CoQ10 is an antioxidant necessary for the basic functioning of cells. CoQ10 levels are known to decrease with age and are lower in those who suffer from chronic disease such as cardiovascular disease, Lyme disease, cancer, diabetes, Parkinson’s disease and other neurodegenerative diseases. Certain medications, such as cholesterol-lowering statins, can also deplete the body of CoQ10.

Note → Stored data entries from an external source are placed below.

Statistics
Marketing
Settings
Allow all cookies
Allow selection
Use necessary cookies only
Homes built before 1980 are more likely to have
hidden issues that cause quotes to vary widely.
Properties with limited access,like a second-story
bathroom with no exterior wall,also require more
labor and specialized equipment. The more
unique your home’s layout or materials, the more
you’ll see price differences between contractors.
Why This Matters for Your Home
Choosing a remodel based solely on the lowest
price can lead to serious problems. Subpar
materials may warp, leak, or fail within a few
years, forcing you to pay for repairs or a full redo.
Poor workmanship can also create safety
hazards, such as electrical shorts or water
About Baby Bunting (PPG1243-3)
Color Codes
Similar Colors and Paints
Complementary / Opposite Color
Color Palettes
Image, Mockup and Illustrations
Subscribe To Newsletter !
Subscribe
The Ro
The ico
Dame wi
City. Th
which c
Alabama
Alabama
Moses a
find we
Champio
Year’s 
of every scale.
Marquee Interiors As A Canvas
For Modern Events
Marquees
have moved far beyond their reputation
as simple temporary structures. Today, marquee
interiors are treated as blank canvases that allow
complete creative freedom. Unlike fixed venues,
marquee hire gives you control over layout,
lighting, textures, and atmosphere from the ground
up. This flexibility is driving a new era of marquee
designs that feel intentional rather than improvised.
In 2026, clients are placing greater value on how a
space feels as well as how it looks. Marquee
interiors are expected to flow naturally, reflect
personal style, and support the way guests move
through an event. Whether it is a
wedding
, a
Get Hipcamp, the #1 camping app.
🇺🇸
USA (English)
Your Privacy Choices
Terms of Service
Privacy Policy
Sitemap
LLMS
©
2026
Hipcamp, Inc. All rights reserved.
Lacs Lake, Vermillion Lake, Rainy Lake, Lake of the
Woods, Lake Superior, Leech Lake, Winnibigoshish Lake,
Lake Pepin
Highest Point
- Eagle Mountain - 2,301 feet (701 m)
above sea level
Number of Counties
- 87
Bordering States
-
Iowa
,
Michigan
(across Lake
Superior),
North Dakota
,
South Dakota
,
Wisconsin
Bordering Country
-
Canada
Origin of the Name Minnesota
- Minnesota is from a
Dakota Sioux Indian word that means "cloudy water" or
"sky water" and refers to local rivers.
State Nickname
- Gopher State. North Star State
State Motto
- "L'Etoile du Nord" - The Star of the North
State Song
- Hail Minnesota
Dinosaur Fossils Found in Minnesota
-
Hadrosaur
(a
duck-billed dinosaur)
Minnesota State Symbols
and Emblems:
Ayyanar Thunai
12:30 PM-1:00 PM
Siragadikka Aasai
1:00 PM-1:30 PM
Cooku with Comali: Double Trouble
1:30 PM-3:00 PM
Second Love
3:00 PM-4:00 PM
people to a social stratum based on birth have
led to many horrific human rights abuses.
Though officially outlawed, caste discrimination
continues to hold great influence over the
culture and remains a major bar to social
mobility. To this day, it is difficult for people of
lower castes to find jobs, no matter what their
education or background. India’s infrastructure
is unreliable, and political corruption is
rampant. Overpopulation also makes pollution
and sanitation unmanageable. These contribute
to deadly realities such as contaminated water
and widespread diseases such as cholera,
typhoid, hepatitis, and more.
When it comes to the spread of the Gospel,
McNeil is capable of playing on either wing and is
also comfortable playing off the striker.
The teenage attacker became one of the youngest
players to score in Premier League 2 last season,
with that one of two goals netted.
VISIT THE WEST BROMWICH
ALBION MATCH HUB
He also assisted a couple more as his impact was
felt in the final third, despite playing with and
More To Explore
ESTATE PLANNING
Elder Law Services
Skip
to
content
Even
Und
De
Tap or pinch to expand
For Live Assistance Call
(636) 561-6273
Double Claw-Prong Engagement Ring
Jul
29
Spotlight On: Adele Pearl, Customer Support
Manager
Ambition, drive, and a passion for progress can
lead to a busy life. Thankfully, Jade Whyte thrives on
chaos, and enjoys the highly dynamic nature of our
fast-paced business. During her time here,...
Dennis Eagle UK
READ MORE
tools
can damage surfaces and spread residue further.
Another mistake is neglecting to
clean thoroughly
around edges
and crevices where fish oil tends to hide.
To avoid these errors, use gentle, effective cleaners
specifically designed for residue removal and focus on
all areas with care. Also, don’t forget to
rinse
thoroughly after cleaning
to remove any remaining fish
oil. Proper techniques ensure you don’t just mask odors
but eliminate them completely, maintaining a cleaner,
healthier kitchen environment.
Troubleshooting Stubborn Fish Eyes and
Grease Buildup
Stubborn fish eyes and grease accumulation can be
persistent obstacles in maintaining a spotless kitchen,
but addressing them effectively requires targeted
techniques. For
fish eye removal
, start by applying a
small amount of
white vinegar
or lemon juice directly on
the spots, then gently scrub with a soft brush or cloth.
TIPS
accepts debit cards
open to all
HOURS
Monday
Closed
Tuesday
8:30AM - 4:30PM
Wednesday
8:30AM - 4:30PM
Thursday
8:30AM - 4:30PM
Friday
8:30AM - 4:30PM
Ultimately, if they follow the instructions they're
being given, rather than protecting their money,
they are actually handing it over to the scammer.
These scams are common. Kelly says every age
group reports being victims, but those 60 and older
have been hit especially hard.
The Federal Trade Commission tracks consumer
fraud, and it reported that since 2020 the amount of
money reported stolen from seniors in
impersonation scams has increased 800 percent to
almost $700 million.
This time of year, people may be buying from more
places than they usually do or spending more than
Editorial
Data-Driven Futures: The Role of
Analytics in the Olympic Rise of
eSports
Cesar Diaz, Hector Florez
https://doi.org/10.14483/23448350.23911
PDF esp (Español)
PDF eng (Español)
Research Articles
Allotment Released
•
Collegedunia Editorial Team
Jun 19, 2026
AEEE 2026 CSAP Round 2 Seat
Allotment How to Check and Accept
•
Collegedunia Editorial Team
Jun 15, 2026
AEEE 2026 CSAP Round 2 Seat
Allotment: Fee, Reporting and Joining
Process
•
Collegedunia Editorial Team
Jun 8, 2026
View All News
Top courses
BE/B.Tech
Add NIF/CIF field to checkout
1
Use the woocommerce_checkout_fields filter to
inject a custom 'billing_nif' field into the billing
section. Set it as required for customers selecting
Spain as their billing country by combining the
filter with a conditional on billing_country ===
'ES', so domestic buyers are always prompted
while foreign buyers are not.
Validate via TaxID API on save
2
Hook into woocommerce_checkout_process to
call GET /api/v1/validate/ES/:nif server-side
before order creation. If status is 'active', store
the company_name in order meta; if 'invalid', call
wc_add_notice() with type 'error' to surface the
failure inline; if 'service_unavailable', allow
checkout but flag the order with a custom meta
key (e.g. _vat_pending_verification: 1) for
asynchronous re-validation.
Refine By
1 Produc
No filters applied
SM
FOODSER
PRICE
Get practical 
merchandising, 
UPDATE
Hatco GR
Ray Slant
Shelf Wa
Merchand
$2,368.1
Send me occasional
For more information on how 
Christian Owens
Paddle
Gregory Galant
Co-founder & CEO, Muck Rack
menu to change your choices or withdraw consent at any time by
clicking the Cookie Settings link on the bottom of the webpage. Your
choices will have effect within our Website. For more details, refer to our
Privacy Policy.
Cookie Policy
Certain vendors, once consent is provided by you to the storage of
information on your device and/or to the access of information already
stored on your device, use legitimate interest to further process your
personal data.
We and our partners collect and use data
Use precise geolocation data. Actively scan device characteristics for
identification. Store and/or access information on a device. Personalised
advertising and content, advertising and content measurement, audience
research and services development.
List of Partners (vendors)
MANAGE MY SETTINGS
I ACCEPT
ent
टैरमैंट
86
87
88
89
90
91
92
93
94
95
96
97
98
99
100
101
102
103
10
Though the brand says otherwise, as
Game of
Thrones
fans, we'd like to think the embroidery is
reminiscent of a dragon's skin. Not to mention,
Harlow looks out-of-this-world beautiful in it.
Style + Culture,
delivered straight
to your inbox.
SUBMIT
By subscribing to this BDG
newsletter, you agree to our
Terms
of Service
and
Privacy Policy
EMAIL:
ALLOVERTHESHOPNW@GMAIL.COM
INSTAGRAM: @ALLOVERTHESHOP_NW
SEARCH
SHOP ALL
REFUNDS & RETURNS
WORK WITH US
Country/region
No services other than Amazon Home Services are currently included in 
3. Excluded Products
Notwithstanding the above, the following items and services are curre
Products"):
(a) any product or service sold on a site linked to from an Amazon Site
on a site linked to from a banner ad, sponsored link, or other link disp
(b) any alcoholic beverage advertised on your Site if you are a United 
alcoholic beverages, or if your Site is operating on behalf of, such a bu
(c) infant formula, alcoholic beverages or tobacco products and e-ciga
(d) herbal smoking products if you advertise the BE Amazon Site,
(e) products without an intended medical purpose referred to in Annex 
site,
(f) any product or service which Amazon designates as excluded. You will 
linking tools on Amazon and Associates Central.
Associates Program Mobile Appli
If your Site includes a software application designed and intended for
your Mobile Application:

It is known that CoQ10 supplementation can play a beneficial role in male fertility, based on its positive effects on improving sperm parameters. Research presented last year at the Canadian Fertility and Andrology Society indicates CoQ10 may also play a role in female fertility – especially for middle-aged women who wish to conceive. An animal study performed on mice demonstrated that middle-aged mice receiving CoQ10 had more eggs and better quality eggs than those that received a placebo. CoQ10 is an antioxidant which may work to prevent damage to eggs related to age. If it works in humans as it did in mice it’s possible to slow down the effect of age on fertility, meaning allow women to retain their eggs longer and those eggs could be of better quality.
While human studies are warranted to demonstrate a direct link to CoQ10 supplementation and preservation of human egg quality, there are many other health benefits to taking CoQ10 and no known adverse interactions or contraindications. Along with other therapeutic interventions, supplementation with CoQ10 should be a consideration to improve fertility outcomes.